Zing Forum

Reading

SOLE-R1: Using Video Language Reasoning as the Sole Reward Signal for Robot Reinforcement Learning

This article introduces SOLE-R1, a video language reasoning model specifically designed for robot reinforcement learning. Through spatiotemporal chain-of-thought reasoning, the model generates dense task progress estimates as reward signals, enabling robots to learn 24 unseen manipulation tasks from scratch without real rewards, demonstrations, or task-specific tuning.

SOLE-R1机器人强化学习视觉语言模型视频推理奖励信号时空思维链奖励黑客零样本学习具身智能操作任务
Published 2026-03-31 01:46Recent activity 2026-03-31 12:20Estimated read 6 min
SOLE-R1: Using Video Language Reasoning as the Sole Reward Signal for Robot Reinforcement Learning
1

Section 01

SOLE-R1: Using Video Language Reasoning as the Sole Reward Signal for Robot RL (Introduction)

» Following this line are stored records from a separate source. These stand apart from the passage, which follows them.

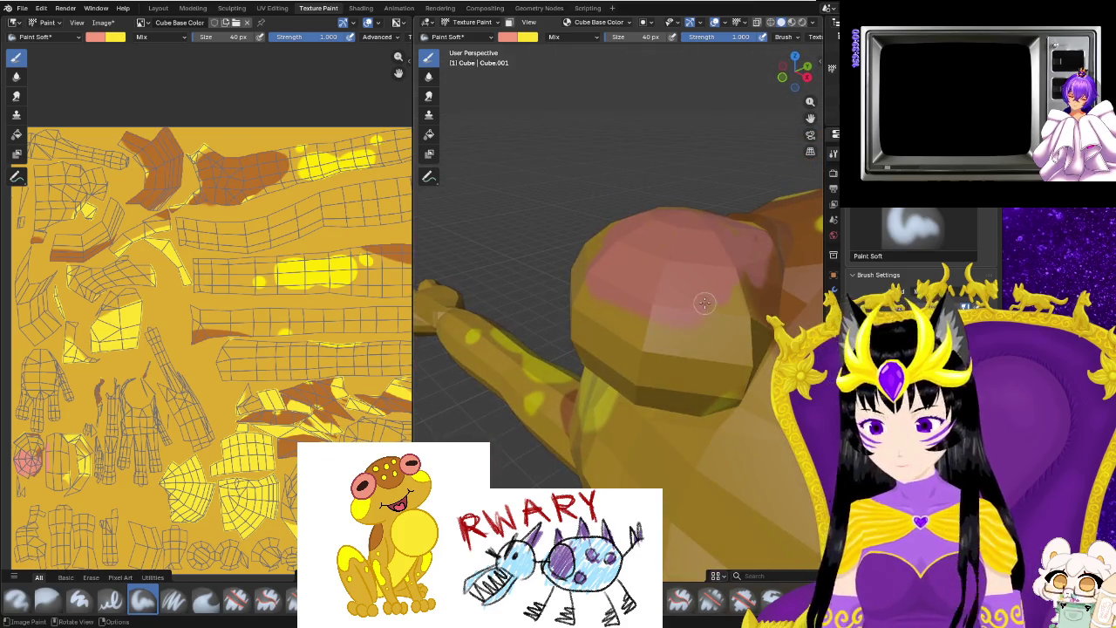
{"action": "middle_click_drag", "start_coordinate": [645, 323], "coordinate": [756, 217]}
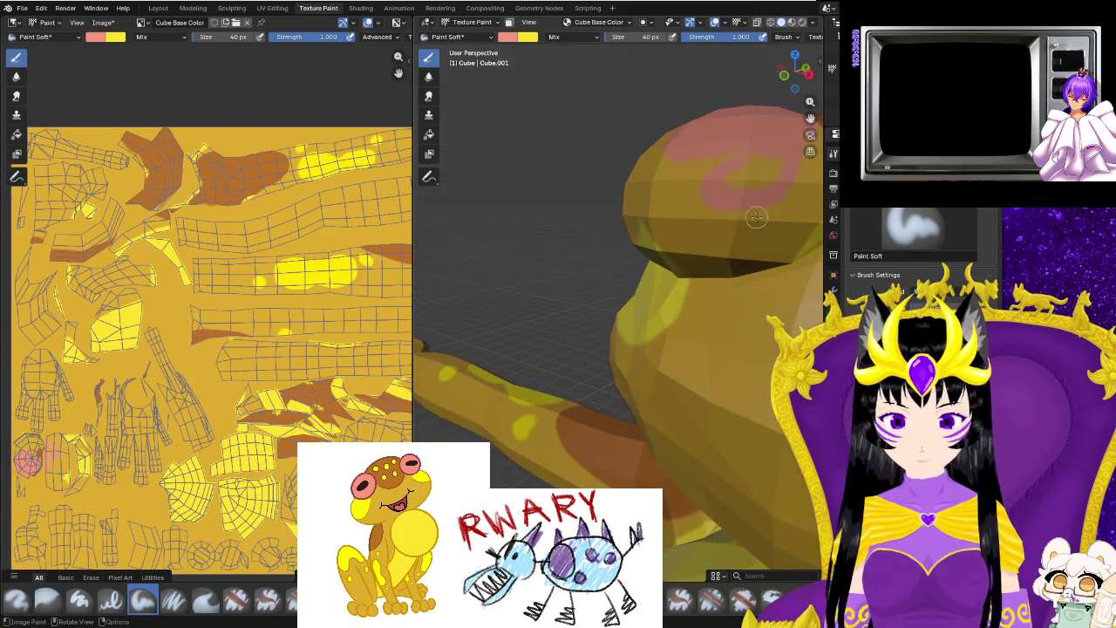
{"action": "middle_click_drag", "start_coordinate": [699, 240], "coordinate": [582, 316]}
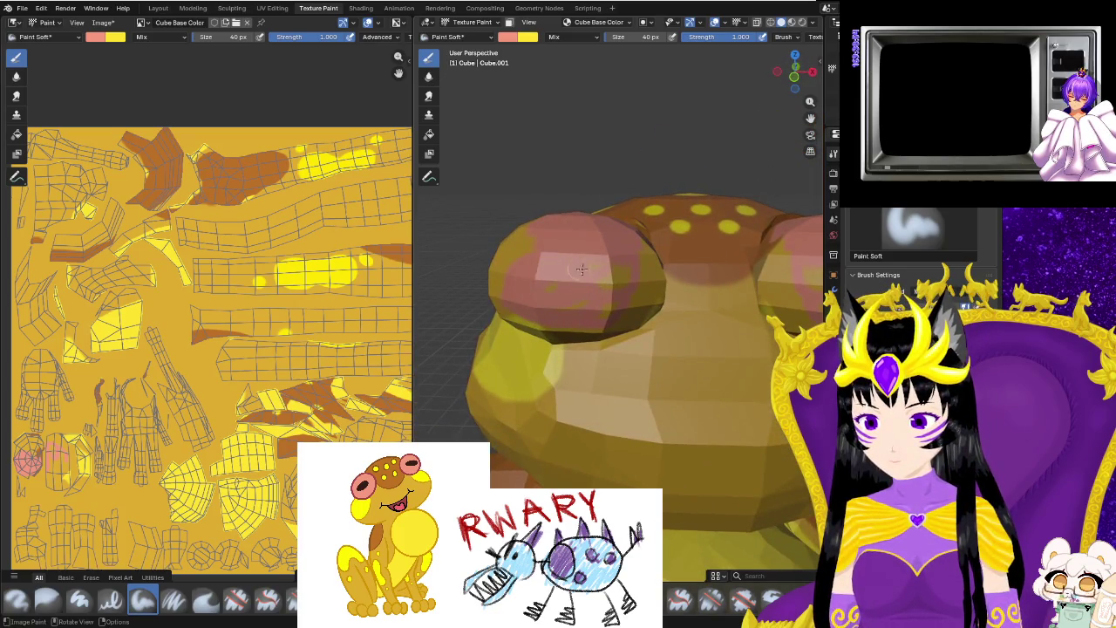
{"action": "middle_click_drag", "start_coordinate": [591, 311], "coordinate": [725, 205]}
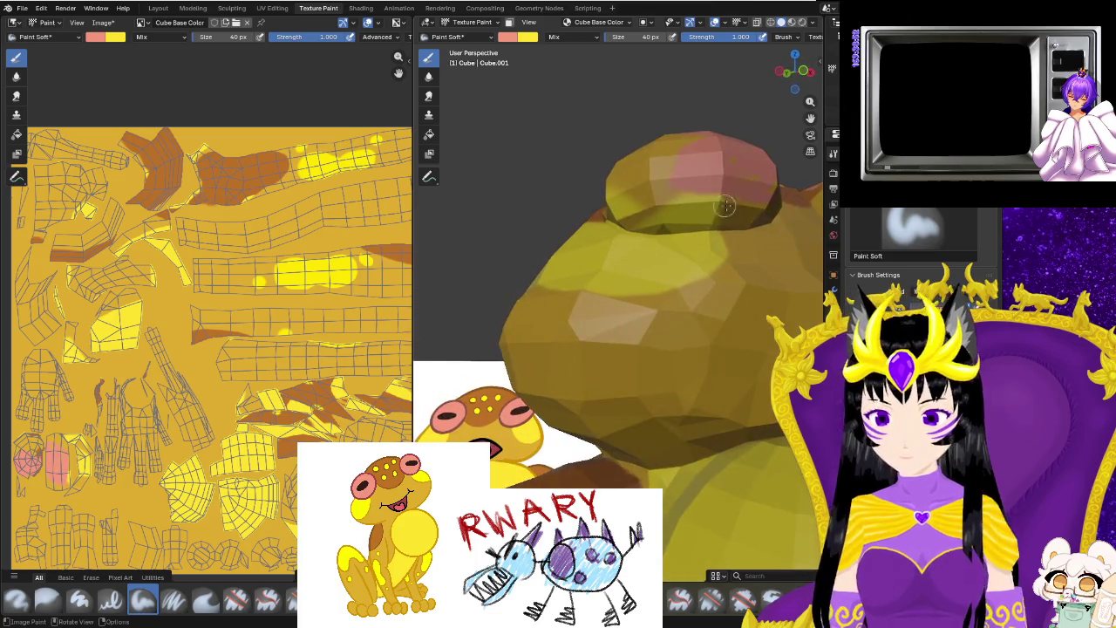
{"action": "left_click_drag", "start_coordinate": [747, 206], "coordinate": [717, 202]}
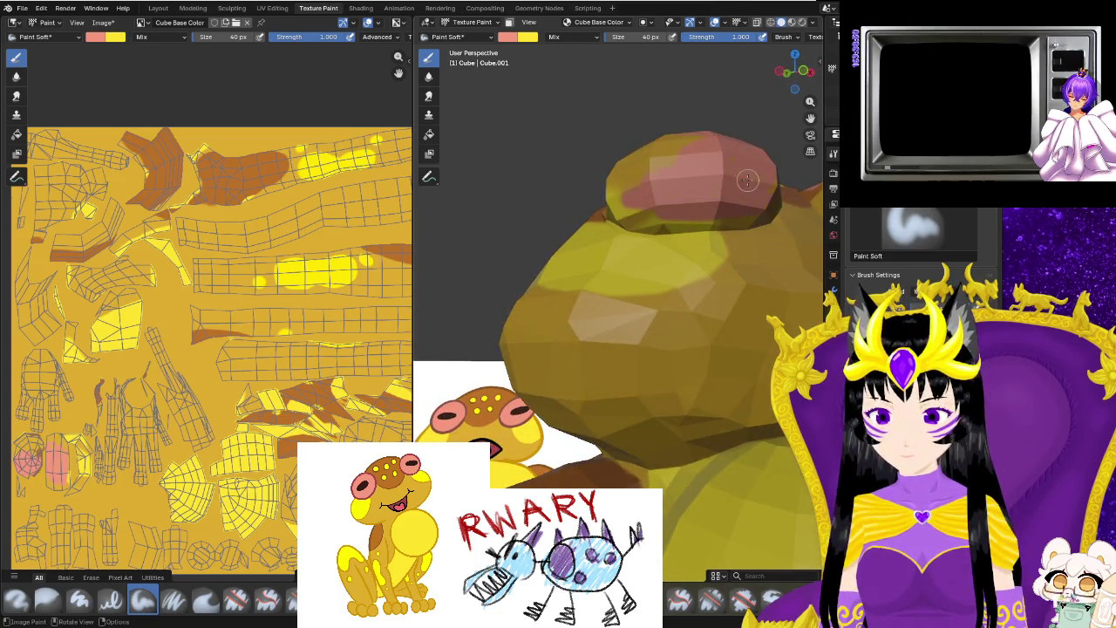
{"action": "middle_click_drag", "start_coordinate": [673, 180], "coordinate": [707, 282]}
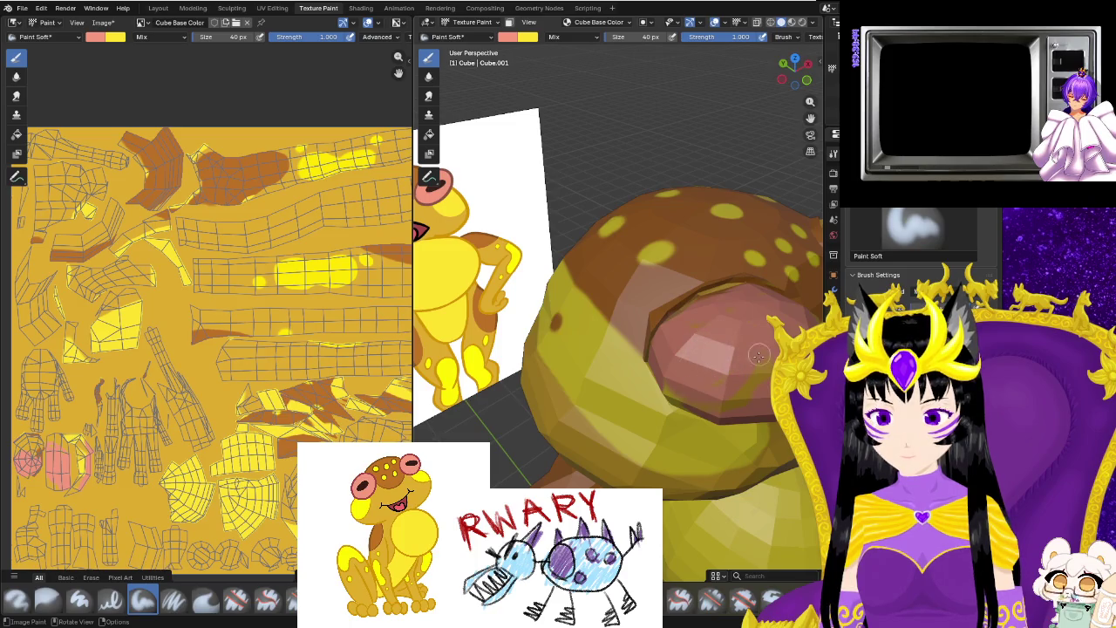
{"action": "mouse_move", "coordinate": [737, 401]}
{"action": "middle_mouse_down"}
{"action": "mouse_move", "coordinate": [654, 346]}
{"action": "mouse_move", "coordinate": [723, 309]}
{"action": "mouse_move", "coordinate": [637, 368]}
{"action": "mouse_move", "coordinate": [514, 311]}
{"action": "middle_mouse_up"}
{"action": "mouse_move", "coordinate": [513, 312]}
{"action": "left_mouse_down"}
{"action": "mouse_move", "coordinate": [646, 288]}
{"action": "mouse_move", "coordinate": [496, 317]}
{"action": "mouse_move", "coordinate": [501, 345]}
{"action": "mouse_move", "coordinate": [540, 357]}
{"action": "mouse_move", "coordinate": [470, 330]}
{"action": "left_mouse_up"}
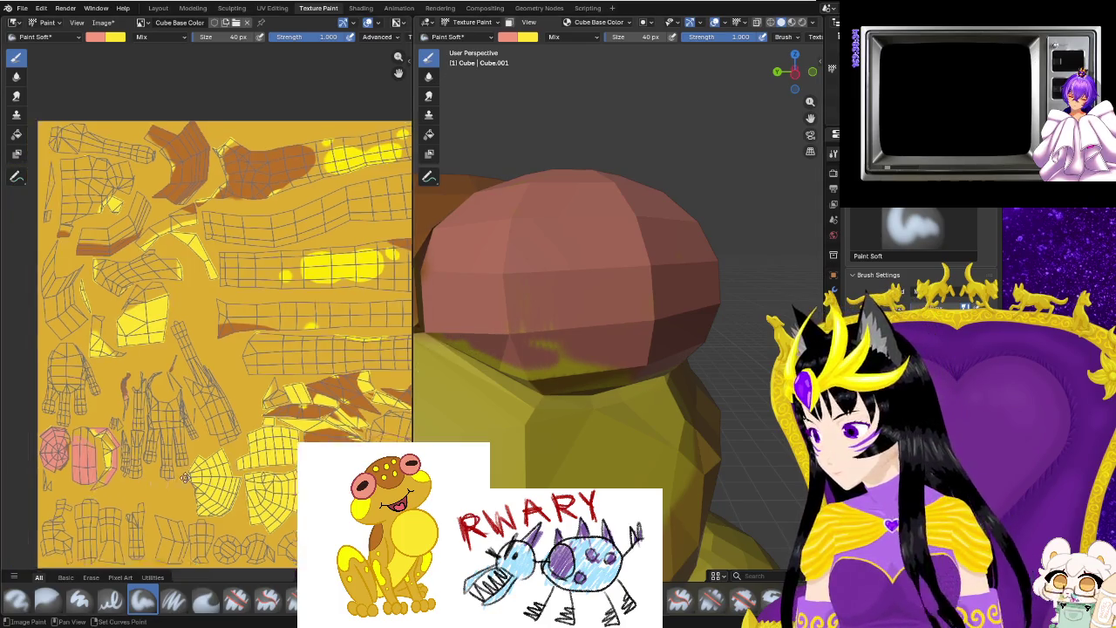
Zoom in on the painted eye area and switch to the UV Editing workspace.
{"action": "scroll", "coordinate": [290, 444], "scroll_direction": "up", "scroll_amount": 4}
{"action": "scroll", "coordinate": [262, 401], "scroll_direction": "up", "scroll_amount": 2}
{"action": "scroll", "coordinate": [218, 366], "scroll_direction": "up", "scroll_amount": 1}
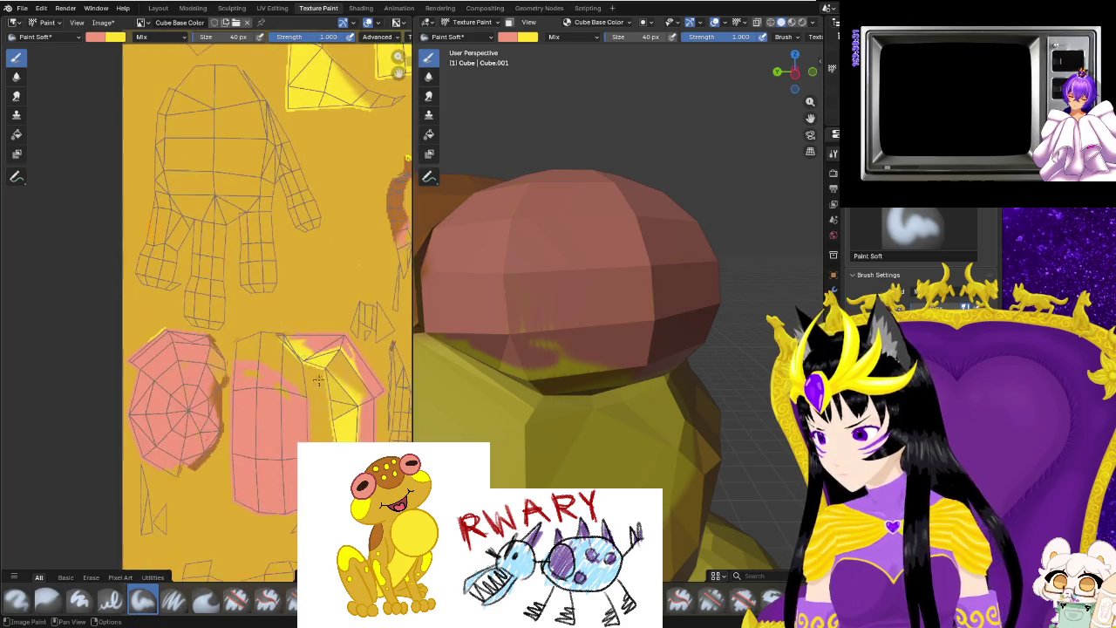
{"action": "scroll", "coordinate": [157, 313], "scroll_direction": "up", "scroll_amount": 2}
{"action": "scroll", "coordinate": [120, 279], "scroll_direction": "up", "scroll_amount": 2}
{"action": "middle_click_drag", "start_coordinate": [120, 279], "coordinate": [73, 262]}
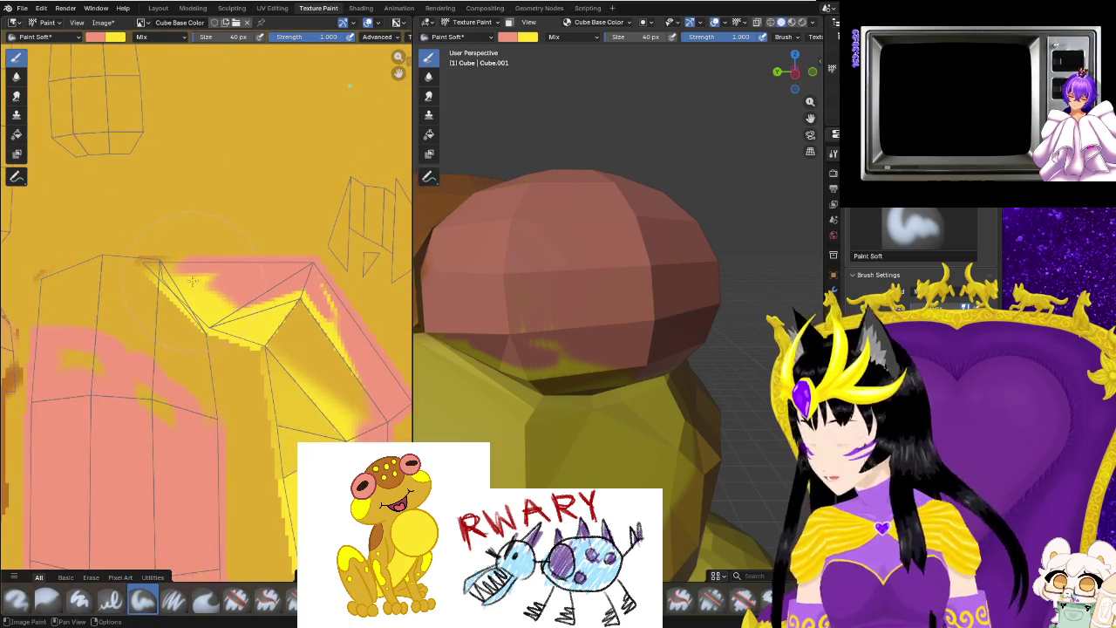
{"action": "left_click", "coordinate": [270, 9]}
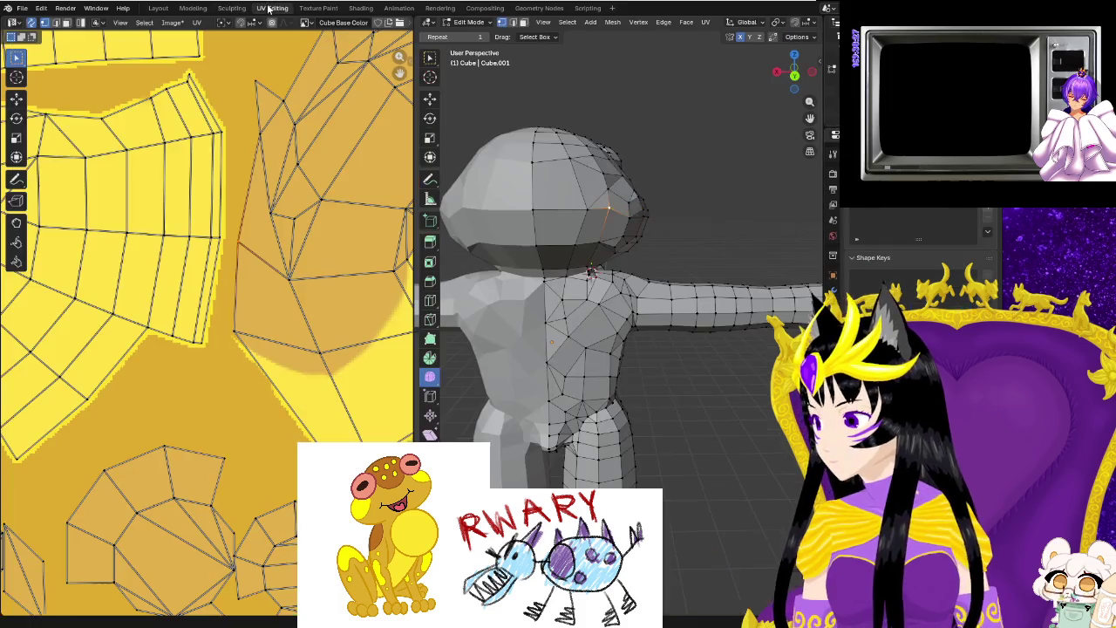
{"action": "scroll", "coordinate": [233, 266], "scroll_direction": "down", "scroll_amount": 3}
{"action": "scroll", "coordinate": [219, 357], "scroll_direction": "down", "scroll_amount": 2}
{"action": "scroll", "coordinate": [227, 366], "scroll_direction": "down", "scroll_amount": 2}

This post introduces SOLE-R1, a video language reasoning model designed specifically for robot reinforcement learning (RL). It generates dense task progress estimates via spatiotemporal chain-of-thought reasoning to serve as the sole reward signal. Notably, SOLE-R1 enables robots to learn 24 unseen manipulation tasks from scratch without real rewards, demonstrations, or task-specific tuning, addressing the reward hacking problem common with general visual language models (VLMs) in RL applications.

2

Section 02

Research Background & Challenges

VLMs have shown strong capabilities in image understanding and visual QA, inspiring their use to supervise robot learning. However, when top VLMs are used as RL evaluators, they often fail under partial observability and distribution shifts, leading to reward hacking—strategies exploit perceptual errors for fake high rewards instead of solving tasks, which is a core barrier to VLM application in robot RL.

3

Section 03

Core Innovations of SOLE-R1

SOLE-R1 (Self-Observing LEarner) is tailored for online RL as the sole reward source, with key features:

  1. Spatiotemporal Chain-of-Thought Reasoning: At each time step, it tracks object positions, action progress, and task stages to generate dense task progress estimates.
  2. Large-Scale Video Trajectory Synthesis Pipeline: Automatically generates time-anchored chain-of-thought trajectories aligned with continuous progress signals for training.
  3. Hybrid Training Framework: Combines supervised fine-tuning (SFT) and reward-verified RL (RLVR) to learn basic reasoning and optimize reward robustness.
4

Section 04

Experimental Validation Results

SOLE-R1 was tested in 4 simulation environments and real robots:

  • Zero-shot Online Learning: Robots start from random policies, learning without real rewards, success indicators, demos, or task-specific tuning.
  • 24 Unseen Tasks: Mastered 24 manipulation tasks (grab, place, stack, push/pull) not seen during training.
  • Superior to Top VLMs: Outperforms GPT-5 and Gemini-3-Pro in task success rate and shows stronger anti-reward hacking ability (distinguishes real progress from fake surface success).
5

Section 05

Technical Significance & Industry Impact

SOLE-R1's contributions:

  1. Free from Real Reward Dependence: Reduces reliance on manually designed real rewards (needing domain expertise and tuning) by using natural language task descriptions.
  2. Solve Reward Hacking: Specialized training and spatiotemporal reasoning identify real progress, avoiding deception by surface visual similarities.
  3. Towards General Robot Intelligence: Serves as a unified interface for evaluating diverse tasks without task-specific reward design, a step toward general agents.
6

Section 06

Limitations & Future Directions

SOLE-R1 has room for improvement:

  • Computational Overhead: Spatiotemporal reasoning on multi-frame videos is costlier than single-frame VLMs; future work may use model compression or efficient inference.
  • Complex Long Tasks: Accuracy of progress estimates for tasks needing hundreds of steps can be improved (e.g., combining with hierarchical RL).
  • Real-World Generalization: Needs further research on broader scenarios (different lighting, object categories).
7

Section 07

Conclusion

SOLE-R1 is a key breakthrough in robot learning. By specializing video language reasoning as RL's sole reward signal, it solves general VLMs' failure in RL and opens a path to more general, autonomous robot learning. Such systems bridging high-level semantic understanding and low-level control will play a critical role in building truly intelligent robot assistants as embodied intelligence advances.